Not sure if anyone answered you but, yes, this is normal. You'll get the streaks out with 0000 steel wool. After the steel wool you will want to buff again with fresh t-shirt type cotton cloth to polish. You might want to put a light coat of paste wax on but the heat from the amp could melt it. 

Great amp head case. Really love it!


----------



## Chaincarver Steve (Jul 30, 2011)

Great work man. Kudos achieving such great results on your first real project. It's all very sharp and classy looking.

I know what you mean about the cheapie Harbor Freight dovetail jig. I bought it too, tried to use it and eventually gave up. Now I'm trying to sell it just to get my money back. I ended up receiving a nice Rockler DT jig from my mom this past Christmas. Much nicer. Much better built. Comes with the bits and decent instructions. (Sadly though, I still haven't actually used it).


----------



## lateralus819 (Jul 22, 2012)

It's finally done! well sort of! 


















































Thanks to everyone who helped me along the way! :thumbsup:


----------



## rayking49 (Nov 6, 2011)

I think you should absolutely enter that contest. That box is sa-weet!


----------



## gideon (May 26, 2010)

that'll turn a lot of heads. awesome!

did you use the 0000 steel wool and buff again?


----------



## lateralus819 (Jul 22, 2012)

gideon said:


> that'll turn a lot of heads. awesome!
> 
> did you use the 0000 steel wool and buff again?


Thats just one finaly coat of minwax tung oil. Everytime i used 0000 wool it became less glossy and really dull and lost its pop.


----------



## gideon (May 26, 2010)

lateralus819 said:


> Thats just one finaly coat of minwax tung oil.

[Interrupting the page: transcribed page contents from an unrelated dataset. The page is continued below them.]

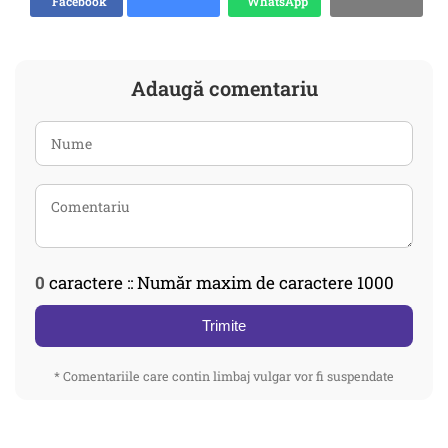
Facebook
WhatsApp
Adaugă comentariu
0
caractere :: Număr maxim de caractere 1000
Trimite
* Comentariile care contin limbaj vulgar vor fi suspendate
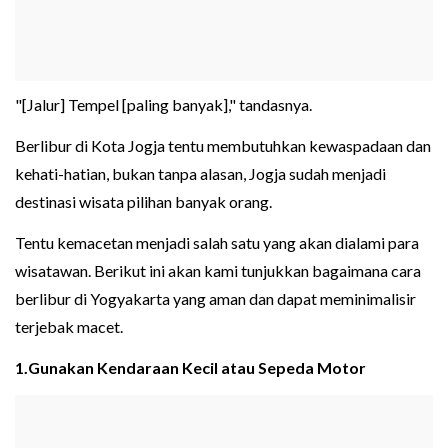
"[Jalur] Tempel [paling banyak]," tandasnya.
Berlibur di Kota Jogja tentu membutuhkan kewaspadaan dan
kehati-hatian, bukan tanpa alasan, Jogja sudah menjadi
destinasi wisata pilihan banyak orang.
Tentu kemacetan menjadi salah satu yang akan dialami para
wisatawan. Berikut ini akan kami tunjukkan bagaimana cara
berlibur di Yogyakarta yang aman dan dapat meminimalisir
terjebak macet.
1.Gunakan Kendaraan Kecil atau Sepeda Motor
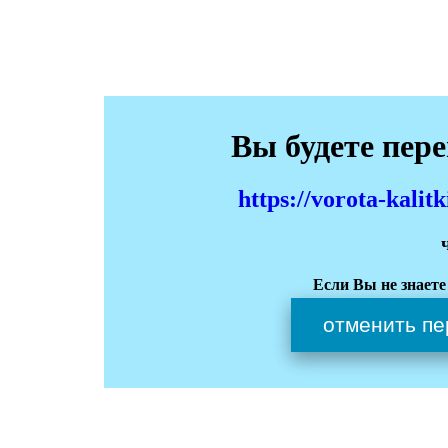
Вы будете пер
https://vorota-kali
Если Вы не знаете
отменить пе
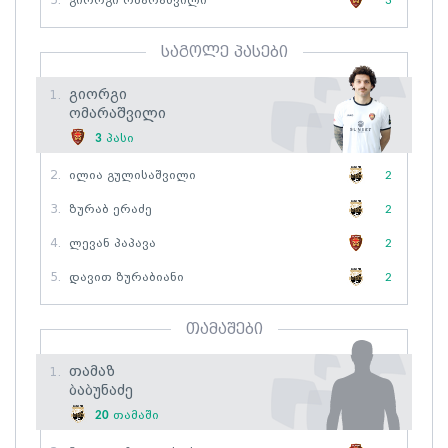
5.
Გიორგი Ომარაშვილი
3
საგოლე პასები
Გიორგი
1.
Ომარაშვილი
3
პასი
2.
Ილია Გულისაშვილი
2
3.
Ზურაბ Ერაძე
2
4.
Ლევან Პაპავა
2
5.
Დავით Ზურაბიანი
2
თამაშები
Თამაზ
1.
Ბაბუნაძე
20
თამაში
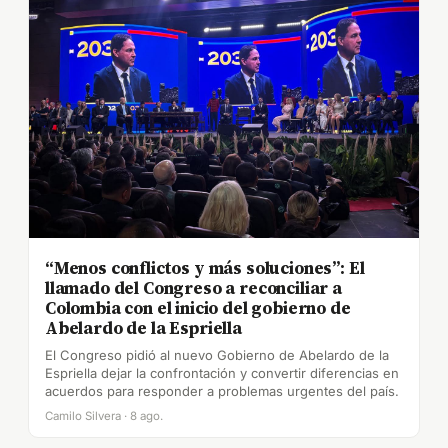
“Menos conflictos y más soluciones”: El
llamado del Congreso a reconciliar a
Colombia con el inicio del gobierno de
Abelardo de la Espriella
El Congreso pidió al nuevo Gobierno de Abelardo de la
Espriella dejar la confrontación y convertir diferencias en
acuerdos para responder a problemas urgentes del país.
Camilo Silvera · 8 ago.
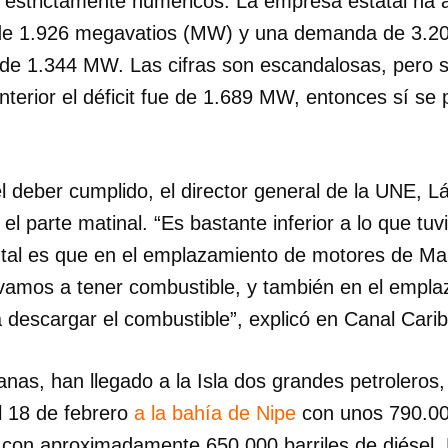
s estrictamente numéricos. La empresa estatal ha
d de 1.926 megavatios (MW) y una demanda de 3.2
 de 1.344 MW. Las cifras son escandalosas, pero s
nterior el déficit fue de 1.689 MW, entonces sí se
l deber cumplido, el director general de la UNE, 
 el parte matinal. “Es bastante inferior a lo que tu
al es que en el emplazamiento de motores de Mari
vamos a tener combustible, y también en el empl
a descargar el combustible”, explicó en Canal Cari
nas, han llegado a la Isla dos grandes petroleros,
el 18 de febrero
a la bahía de Nipe
con unos 790.000
 con aproximadamente 650.000 barriles de diésel. 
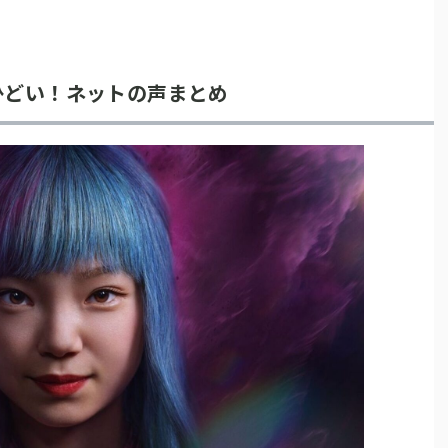
ひどい！ネットの声まとめ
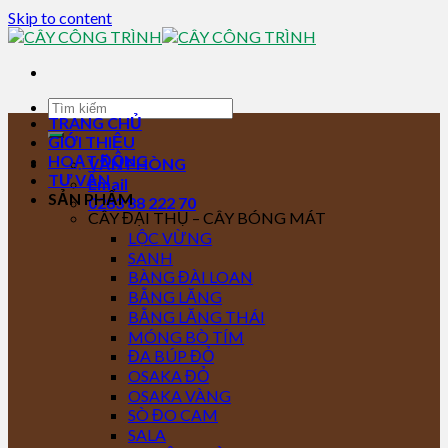
Skip to content
TRANG CHỦ
GIỚI THIỆU
HOẠT ĐỘNG
VĂN PHÒNG
TƯ VẤN
Email
SẢN PHẨM
0283 88 222 70
CÂY ĐẠI THỤ – CÂY BÓNG MÁT
LỘC VỪNG
SANH
BÀNG ĐÀI LOAN
BẰNG LĂNG
BẰNG LĂNG THÁI
MÓNG BÒ TÍM
ĐA BÚP ĐỎ
OSAKA ĐỎ
OSAKA VÀNG
SÒ ĐO CAM
SALA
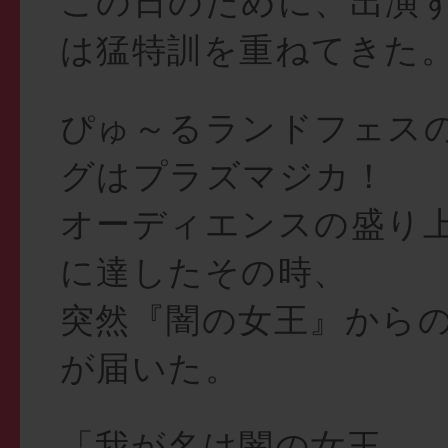
この日のために、出演
は猛特訓を重ねてきた
ぴゅ～るランドフェス
グはプラズマジカ！
オーディエンスの盛り
に達したその時、
突然『闇の女王』から
が届いた。
「我が名は闇の女王。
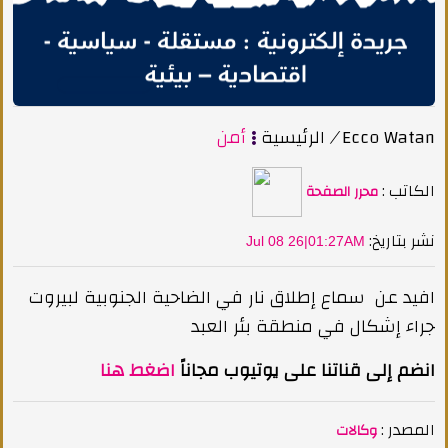
Ecco Watan
/
الرئيسية
أمن
الكاتب :
محرر الصفحة
:نشر بتاريخ
Jul 08 26|01:27AM
افيد عن سماع إطلاق نار في الضاحية الجنوبية لبيروت
جراء إشكال في منطقة بئر العبد
انضم إلى قناتنا على يوتيوب مجاناً
اضغط هنا
المصدر :
وكالات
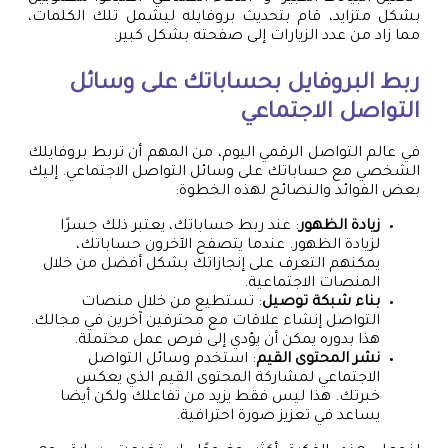
بشكل متزايد، قام بتحديث بروفايله ليشمل تلك الكلمات،
مما زاد من عدد الزيارات إلى صفحته بشكل كبير.
ربط البروفايل بحساباتك على وسائل
التواصل الاجتماعي
في عالم التواصل الرقمي اليوم، من المهم أن تربط بروفايلك
الشخصي مع حساباتك على وسائل التواصل الاجتماعي. إليك
بعض الفوائد والنصائح لهذه الخطوة:
زيادة الظهور
: عند ربط حساباتك، يعتبر ذلك جسرًا
لزيادة الظهور. عندما يتصفح الآخرون حساباتك،
يمكنهم التعرف على إنجازاتك بشكل أفضل من خلال
المنصات الاجتماعية.
بناء شبكة توصيل
: تستطيع من خلال منصات
التواصل إنشاء علاقات مع محترفين آخرين في مجالك.
هذا بدوره يمكن أن يؤدي إلى فرص عمل محتملة.
نشر المحتوى القيم
: استخدم وسائل التواصل
الاجتماعي لمشاركة المحتوى القيم الذي يعكس
خبرتك. هذا ليس فقط يزيد من تفاعلك ولكن أيضا
يساعد في تعزيز صورة احترافية.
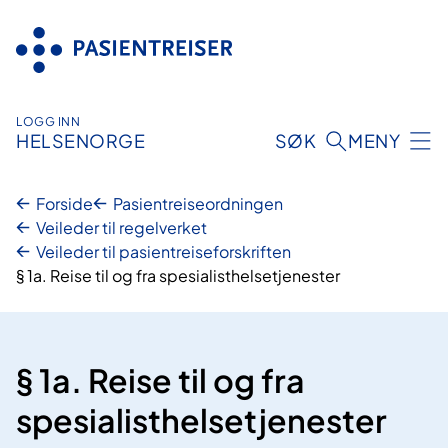
Hopp
til
innhold
LOGG INN
HELSENORGE
SØK
MENY
Forside
Pasientreiseordningen
Veileder til regelverket
Veileder til pasientreiseforskriften
§ 1a. Reise til og fra spesialisthelsetjenester
§ 1a. Reise til og fra
spesialisthelsetjenester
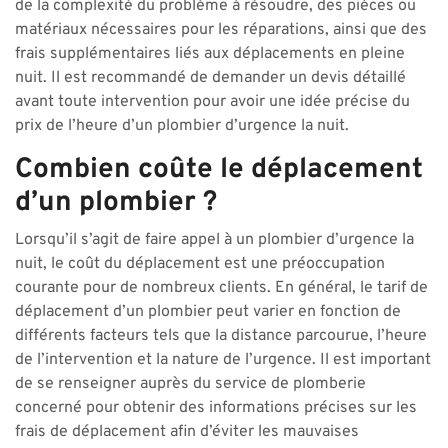
de la complexité du problème à résoudre, des pièces ou
matériaux nécessaires pour les réparations, ainsi que des
frais supplémentaires liés aux déplacements en pleine
nuit. Il est recommandé de demander un devis détaillé
avant toute intervention pour avoir une idée précise du
prix de l’heure d’un plombier d’urgence la nuit.
Combien coûte le déplacement
d’un plombier ?
Lorsqu’il s’agit de faire appel à un plombier d’urgence la
nuit, le coût du déplacement est une préoccupation
courante pour de nombreux clients. En général, le tarif de
déplacement d’un plombier peut varier en fonction de
différents facteurs tels que la distance parcourue, l’heure
de l’intervention et la nature de l’urgence. Il est important
de se renseigner auprès du service de plomberie
concerné pour obtenir des informations précises sur les
frais de déplacement afin d’éviter les mauvaises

Everytime i used 0000 wool it became less glossy and really dull and lost its pop.


how did you get rid of the cloth marks?


----------



## Fishinbo (Jul 23, 2012)

Looking very good ... 
You gave it a warm home.


----------



## lateralus819 (Jul 22, 2012)

gideon said:


> how did you get rid of the cloth marks?


No don't know how.


----------